Can you give me a quick layman's explanation of data shuffling, then a little more technical one for our readers in IT security? Also, how's it different from encryption?
Data shuffling (US patent: 7200757) belongs to a class of data masking techniques that try to protect confidential, numerical data while retaining the analytical value of the confidential data. Let us say that you want to provide confidential salary data to an analyst. The goal is to try to answer questions such as "Controlling for experience, education and other factors, is there a difference between male and female managers?" or "What are the best predictors of salary among variables such as Age, Sex, Experience, Education, Race, etc.?"
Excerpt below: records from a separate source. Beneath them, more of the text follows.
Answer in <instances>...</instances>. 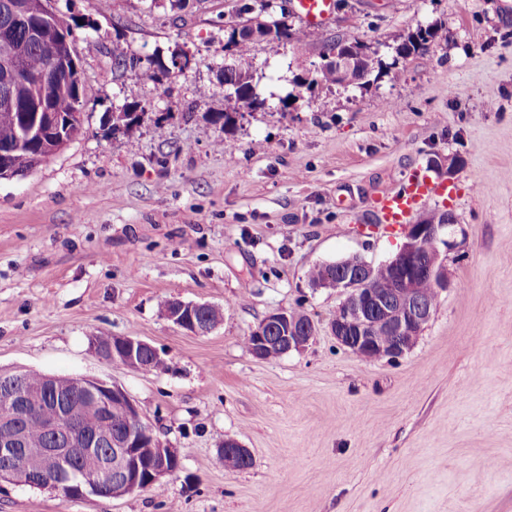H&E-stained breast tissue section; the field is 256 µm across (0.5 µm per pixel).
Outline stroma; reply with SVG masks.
<instances>
[{"label": "stroma", "instance_id": "1", "mask_svg": "<svg viewBox=\"0 0 512 512\" xmlns=\"http://www.w3.org/2000/svg\"><path fill=\"white\" fill-rule=\"evenodd\" d=\"M53 7L72 26L83 133L0 180V371L116 383L181 468L111 499L0 481V512H512V0H336L306 42L254 43L241 66L265 107L230 128L208 116L230 107L234 0ZM428 25L445 39L398 57ZM333 37L369 47L379 72L315 85ZM116 39L135 67L113 66ZM175 48L190 66L149 79ZM132 102L144 122L113 133L105 117ZM432 160L459 190L434 204L457 222L451 286L411 351L362 359L329 331L340 296L308 272L391 257L402 230L375 223L376 199ZM173 299L223 319L192 334L164 316ZM276 310L317 333L256 359L245 338ZM98 335L150 343L164 370L100 359ZM227 437L251 466H225Z\"/></svg>", "mask_w": 512, "mask_h": 512}]
</instances>
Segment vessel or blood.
I'll return each mask as SVG.
<instances>
[{"instance_id": "1", "label": "vessel or blood", "mask_w": 512, "mask_h": 512, "mask_svg": "<svg viewBox=\"0 0 512 512\" xmlns=\"http://www.w3.org/2000/svg\"><path fill=\"white\" fill-rule=\"evenodd\" d=\"M306 27L319 29L332 17L334 0H289ZM453 188L446 182L431 179L427 170L416 168L402 180L399 187L392 189L377 200L380 223L393 226L407 224L411 214L419 207L438 199L451 197Z\"/></svg>"}]
</instances>
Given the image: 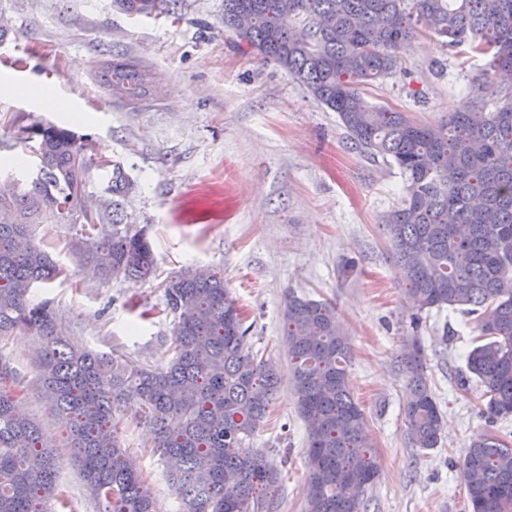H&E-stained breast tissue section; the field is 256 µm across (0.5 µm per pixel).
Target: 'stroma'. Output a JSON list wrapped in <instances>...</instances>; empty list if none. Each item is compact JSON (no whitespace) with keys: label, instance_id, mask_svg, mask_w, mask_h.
Segmentation results:
<instances>
[{"label":"stroma","instance_id":"1","mask_svg":"<svg viewBox=\"0 0 512 512\" xmlns=\"http://www.w3.org/2000/svg\"><path fill=\"white\" fill-rule=\"evenodd\" d=\"M168 14L136 16L114 0H0L9 21L0 39V177L32 170L24 141L34 123L89 136L96 153L120 163L136 182L127 223L144 228L156 271L144 282L104 280L80 265L70 224H43L67 274L37 298L51 299L61 326L90 349L167 363L172 322L163 285L180 269H224L254 349L276 364L281 384L265 424L251 437L282 471L276 512H306L307 431L290 381L283 310L288 294L332 302L350 338L351 392L365 410L379 467L361 512H467L462 463L487 428L486 399L465 352L479 335L464 310L433 309L413 323L383 224L403 188L390 161L355 149L336 112L315 101L274 63L257 58L224 25V0H169ZM148 70L153 92L110 97L105 61ZM388 76L365 86L368 103L417 122H445L484 63L453 54L431 34L409 40ZM47 92L39 102L31 90ZM356 258L361 275L338 276ZM137 332H128L130 322ZM419 339L443 418L439 446L412 447L405 435L407 375L402 354ZM35 336L0 339V356L23 384L35 374ZM123 446L137 458L159 512H176L165 466L147 428L122 416ZM63 504L50 512H98L68 448H61Z\"/></svg>","mask_w":512,"mask_h":512}]
</instances>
You do not want to provide the original salary data to the analyst, for obvious confidentiality reasons. Even if you remove personally identifiable information before providing the original confidential data, security is not assured since it is usually easy to identify an individual if you know their characteristics. Conventional encryption techniques would not be of value, since the unencrypted original salary is necessary to perform analysis. Hence, one approach is to try to modify the numbers (masking the numbers) before you provide them to the analyst. Data shuffling would intelligently re-assign the original salary numbers such that the results of the analysis come out correct. Simultaneously it prevents you from associating the original salary numbers with the correct individuals. The real power of data shuffling shows up when you want to maintain complicated relationships among several variables, including both confidential and nonconfidential, such as in the second question above.
Data shuffling isn't something we've written about, though I do see a fair number of references to it on the Web. Do you have a sense of how hot a concept this is now?
Several researchers are working on data masking concepts. Data shuffling is a particular method of data masking that we have patented. We believe that it has strong potential. Unfortunately, organizations have not realized the power of data shuffling and the potential benefits that come from using this approach. Our main thrust in the next two years will be to educate and promote the benefits of data shuffling.
As for commercial products, there are a couple of data masking products in the marketplace. But, unlike data shuffling, they provide fairly simplistic situations. As a result, the masked data does not offer the same quality assurance that data shuffling provides.
I saw a presentation you did that focused on protecting data in healthcare settings. Is that where you see data shuffling taking hold initially, or what other vertical markets do you think are especially good fits?
Healthcare is definitely one of our current focus areas, but there are many other applications such as insurance claims data or other types of financial analysis applications where it can be useful. In fact, data shuffling can be used in any situation where an organization wishes to analyze or share any confidential data.